Armed forces veterans will benefit from a new £6.7 million housing development in Glasgow.
The Secretary of State for Defence Philip Hammond has visited an accommodation facility that will provide UK military veterans with a combination of independent and supported accommodation.
The Cranhill-based accommodation, which opens this summer, will be run by the Scottish Veterans Residences (SVR) charity and aims to help younger veterans – many of whom will have served in Afghanistan and Iraq – who are struggling to make the transition into mainstream housing and civilian life.
Its residents will be provided with training, education, employment and recreation facilities. Working with local authorities and a number of charity organisations, SVR will also coordinate a range of additional services to help younger veterans.

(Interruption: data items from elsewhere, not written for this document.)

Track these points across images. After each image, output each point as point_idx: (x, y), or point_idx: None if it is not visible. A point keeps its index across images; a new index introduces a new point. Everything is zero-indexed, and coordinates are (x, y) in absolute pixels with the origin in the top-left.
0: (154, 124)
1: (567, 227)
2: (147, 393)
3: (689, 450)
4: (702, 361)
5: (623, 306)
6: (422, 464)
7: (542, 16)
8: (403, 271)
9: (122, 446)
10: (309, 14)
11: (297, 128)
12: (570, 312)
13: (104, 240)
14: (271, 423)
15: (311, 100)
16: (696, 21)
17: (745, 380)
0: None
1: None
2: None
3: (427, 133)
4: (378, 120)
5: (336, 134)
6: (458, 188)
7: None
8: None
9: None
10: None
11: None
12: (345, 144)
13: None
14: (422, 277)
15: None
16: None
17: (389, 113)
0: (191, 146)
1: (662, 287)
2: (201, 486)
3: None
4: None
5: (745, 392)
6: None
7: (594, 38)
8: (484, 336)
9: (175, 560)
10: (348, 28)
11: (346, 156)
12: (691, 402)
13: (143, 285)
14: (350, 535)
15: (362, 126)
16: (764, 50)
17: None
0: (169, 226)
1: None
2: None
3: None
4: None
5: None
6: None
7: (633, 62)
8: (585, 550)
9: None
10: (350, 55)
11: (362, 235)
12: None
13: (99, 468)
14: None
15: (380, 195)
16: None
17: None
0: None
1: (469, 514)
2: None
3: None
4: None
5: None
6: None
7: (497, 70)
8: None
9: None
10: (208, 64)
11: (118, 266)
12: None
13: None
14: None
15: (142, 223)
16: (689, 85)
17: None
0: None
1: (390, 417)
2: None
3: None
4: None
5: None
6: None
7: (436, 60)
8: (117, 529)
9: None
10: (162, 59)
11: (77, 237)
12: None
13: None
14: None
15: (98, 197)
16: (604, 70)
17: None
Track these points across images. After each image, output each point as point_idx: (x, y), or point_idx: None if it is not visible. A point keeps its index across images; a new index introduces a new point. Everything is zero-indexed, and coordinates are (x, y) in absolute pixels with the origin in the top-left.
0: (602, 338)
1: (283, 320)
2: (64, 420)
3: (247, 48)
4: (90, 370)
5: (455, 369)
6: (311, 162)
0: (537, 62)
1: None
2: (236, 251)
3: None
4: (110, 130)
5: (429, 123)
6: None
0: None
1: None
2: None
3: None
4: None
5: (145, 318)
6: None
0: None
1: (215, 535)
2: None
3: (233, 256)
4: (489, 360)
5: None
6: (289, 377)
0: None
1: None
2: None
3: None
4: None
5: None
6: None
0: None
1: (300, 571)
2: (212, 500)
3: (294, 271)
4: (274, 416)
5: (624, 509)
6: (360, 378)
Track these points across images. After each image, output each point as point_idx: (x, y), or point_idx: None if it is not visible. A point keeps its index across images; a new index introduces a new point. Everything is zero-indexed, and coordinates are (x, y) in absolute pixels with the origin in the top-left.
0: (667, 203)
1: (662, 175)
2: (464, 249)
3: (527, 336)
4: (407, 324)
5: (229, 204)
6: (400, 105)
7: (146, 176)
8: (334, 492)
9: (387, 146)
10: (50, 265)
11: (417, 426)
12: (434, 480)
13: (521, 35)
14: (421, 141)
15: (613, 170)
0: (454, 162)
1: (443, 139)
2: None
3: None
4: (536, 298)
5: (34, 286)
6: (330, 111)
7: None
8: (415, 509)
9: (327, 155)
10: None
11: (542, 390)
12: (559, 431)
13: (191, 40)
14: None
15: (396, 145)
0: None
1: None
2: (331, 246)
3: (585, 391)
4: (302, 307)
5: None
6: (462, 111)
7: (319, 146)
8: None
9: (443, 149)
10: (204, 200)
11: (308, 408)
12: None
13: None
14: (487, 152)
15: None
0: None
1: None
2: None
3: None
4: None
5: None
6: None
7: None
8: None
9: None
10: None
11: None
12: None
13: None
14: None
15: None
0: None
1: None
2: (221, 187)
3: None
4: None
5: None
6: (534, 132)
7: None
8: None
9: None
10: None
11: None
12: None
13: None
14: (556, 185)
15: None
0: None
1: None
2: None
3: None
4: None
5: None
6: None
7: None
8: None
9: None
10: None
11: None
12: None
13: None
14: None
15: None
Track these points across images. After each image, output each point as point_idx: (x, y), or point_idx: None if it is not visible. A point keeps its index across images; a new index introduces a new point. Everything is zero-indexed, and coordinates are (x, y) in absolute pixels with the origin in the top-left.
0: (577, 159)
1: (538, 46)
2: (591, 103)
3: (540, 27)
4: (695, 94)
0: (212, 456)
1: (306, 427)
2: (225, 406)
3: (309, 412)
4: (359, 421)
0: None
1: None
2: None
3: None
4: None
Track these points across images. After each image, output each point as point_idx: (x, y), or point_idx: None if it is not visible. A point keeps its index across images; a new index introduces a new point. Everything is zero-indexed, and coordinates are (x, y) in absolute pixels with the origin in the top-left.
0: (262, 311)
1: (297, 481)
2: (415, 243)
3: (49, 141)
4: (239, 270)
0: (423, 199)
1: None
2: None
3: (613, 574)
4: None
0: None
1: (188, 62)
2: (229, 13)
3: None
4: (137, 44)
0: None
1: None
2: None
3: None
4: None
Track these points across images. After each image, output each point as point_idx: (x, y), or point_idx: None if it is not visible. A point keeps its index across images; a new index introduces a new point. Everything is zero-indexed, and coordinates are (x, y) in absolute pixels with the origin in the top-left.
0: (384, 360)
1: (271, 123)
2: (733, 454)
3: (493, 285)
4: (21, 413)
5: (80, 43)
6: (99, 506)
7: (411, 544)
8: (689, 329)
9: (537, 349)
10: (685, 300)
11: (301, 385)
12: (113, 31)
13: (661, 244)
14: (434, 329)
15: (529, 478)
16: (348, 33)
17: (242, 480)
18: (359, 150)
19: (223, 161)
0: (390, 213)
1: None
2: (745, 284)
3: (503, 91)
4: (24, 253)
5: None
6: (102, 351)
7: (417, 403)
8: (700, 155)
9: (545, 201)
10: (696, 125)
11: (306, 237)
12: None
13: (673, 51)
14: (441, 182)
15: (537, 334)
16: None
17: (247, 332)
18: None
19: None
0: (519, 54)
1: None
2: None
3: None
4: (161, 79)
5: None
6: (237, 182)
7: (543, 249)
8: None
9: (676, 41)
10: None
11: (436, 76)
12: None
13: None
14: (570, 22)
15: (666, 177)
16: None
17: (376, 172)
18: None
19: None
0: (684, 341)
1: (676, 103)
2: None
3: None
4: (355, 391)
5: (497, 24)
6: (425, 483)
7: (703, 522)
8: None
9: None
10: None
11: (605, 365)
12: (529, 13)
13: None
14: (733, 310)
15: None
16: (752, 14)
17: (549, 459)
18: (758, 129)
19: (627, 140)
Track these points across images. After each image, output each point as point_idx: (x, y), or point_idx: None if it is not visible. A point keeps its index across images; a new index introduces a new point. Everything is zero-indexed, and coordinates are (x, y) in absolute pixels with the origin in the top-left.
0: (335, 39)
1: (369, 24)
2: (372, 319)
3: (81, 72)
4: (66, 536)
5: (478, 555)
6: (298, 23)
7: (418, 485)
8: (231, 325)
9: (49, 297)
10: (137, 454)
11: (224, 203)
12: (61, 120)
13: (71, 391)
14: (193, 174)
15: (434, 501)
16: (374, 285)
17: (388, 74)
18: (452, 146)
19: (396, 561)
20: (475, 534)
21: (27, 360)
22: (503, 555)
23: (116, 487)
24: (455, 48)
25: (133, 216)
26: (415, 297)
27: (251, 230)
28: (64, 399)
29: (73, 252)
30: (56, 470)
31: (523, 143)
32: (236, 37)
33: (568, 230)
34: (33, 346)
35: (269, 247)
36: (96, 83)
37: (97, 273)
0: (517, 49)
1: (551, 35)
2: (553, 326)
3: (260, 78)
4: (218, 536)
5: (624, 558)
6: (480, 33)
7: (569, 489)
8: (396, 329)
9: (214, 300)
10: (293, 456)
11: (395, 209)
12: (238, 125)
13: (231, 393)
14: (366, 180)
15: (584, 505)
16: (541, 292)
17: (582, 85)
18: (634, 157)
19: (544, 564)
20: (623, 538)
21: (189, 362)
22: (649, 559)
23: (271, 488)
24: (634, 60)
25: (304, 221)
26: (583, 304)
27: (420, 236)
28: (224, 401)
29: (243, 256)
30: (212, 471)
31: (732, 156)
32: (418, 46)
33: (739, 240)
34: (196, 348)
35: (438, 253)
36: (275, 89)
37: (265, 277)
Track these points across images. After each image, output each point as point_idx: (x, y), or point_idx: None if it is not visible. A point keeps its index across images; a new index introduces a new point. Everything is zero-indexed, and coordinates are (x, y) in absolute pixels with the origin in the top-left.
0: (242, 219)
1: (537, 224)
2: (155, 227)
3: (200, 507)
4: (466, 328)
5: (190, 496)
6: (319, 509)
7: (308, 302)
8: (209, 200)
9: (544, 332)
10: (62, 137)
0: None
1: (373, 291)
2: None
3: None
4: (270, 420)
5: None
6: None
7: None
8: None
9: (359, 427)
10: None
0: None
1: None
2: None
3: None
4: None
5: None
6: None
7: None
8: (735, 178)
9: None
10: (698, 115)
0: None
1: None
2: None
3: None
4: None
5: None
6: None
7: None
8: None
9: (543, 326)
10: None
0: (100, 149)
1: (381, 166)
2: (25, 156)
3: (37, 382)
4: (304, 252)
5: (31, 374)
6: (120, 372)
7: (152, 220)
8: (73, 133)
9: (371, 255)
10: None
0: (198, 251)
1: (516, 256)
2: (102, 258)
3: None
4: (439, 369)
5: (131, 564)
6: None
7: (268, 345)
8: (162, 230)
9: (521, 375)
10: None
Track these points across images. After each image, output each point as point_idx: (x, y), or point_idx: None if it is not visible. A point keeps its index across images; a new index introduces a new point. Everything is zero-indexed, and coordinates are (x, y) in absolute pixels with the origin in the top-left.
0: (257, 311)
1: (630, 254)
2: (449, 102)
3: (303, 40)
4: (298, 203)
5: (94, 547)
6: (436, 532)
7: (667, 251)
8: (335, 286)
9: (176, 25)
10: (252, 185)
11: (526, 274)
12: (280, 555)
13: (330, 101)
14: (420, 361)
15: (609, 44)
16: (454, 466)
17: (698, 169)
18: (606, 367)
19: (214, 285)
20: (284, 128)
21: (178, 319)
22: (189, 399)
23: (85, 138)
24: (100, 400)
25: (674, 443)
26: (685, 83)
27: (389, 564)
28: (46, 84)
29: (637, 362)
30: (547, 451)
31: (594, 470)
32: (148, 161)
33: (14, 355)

The new housing development will be the first in the west of Scotland for SVR which currently operates veteran housing facilities in Edinburgh and Dundee.
Commenting on his visit to the Cranhill site, Phillip Hammond said:
It has been a privilege to see the important work carried out in Glasgow by Scottish Veterans Residences. Earlier this year we announced £40 million would be invested in life changing accommodation projects for veterans across the UK, building on the £5.5 million we invested last year in Scotland alone.
This funding demonstrates our unwavering commitment to our armed forces and veterans, wherever they are in the United Kingdom, and it is fantastic to see that it is already transforming lives for those who have bravely served our country.
The charity has received housing development funding through Libor fines imposed on banks. Libor funding is one example of armed forces covenant in action. The covenant is about ensuring that service personnel, veterans and their families are not disadvantaged as a result of their service.
Phil Cox, Scottish Veterans’ Residences Chief Executive, said:
We are extremely grateful for the £233,000 of Libor funding which we’ve received so far in helping support the work going on at Cranhill. We hope to receive further support through this generous fund going forward which will be put to great use in helping UK military veterans.
While most people who leave the armed forces are able to successfully make the transition from military to civilian life, some veterans do not adjust well and can experience a range of issues which can lead to homelessness, including joblessness, depression and substance abuse.
The Cranhill development is being built to provide a safety net for them. It also marks our first development in the west of Scotland to help those or veterans who need support through a range of facilities and resources to help them get back on their feet and move on with their lives.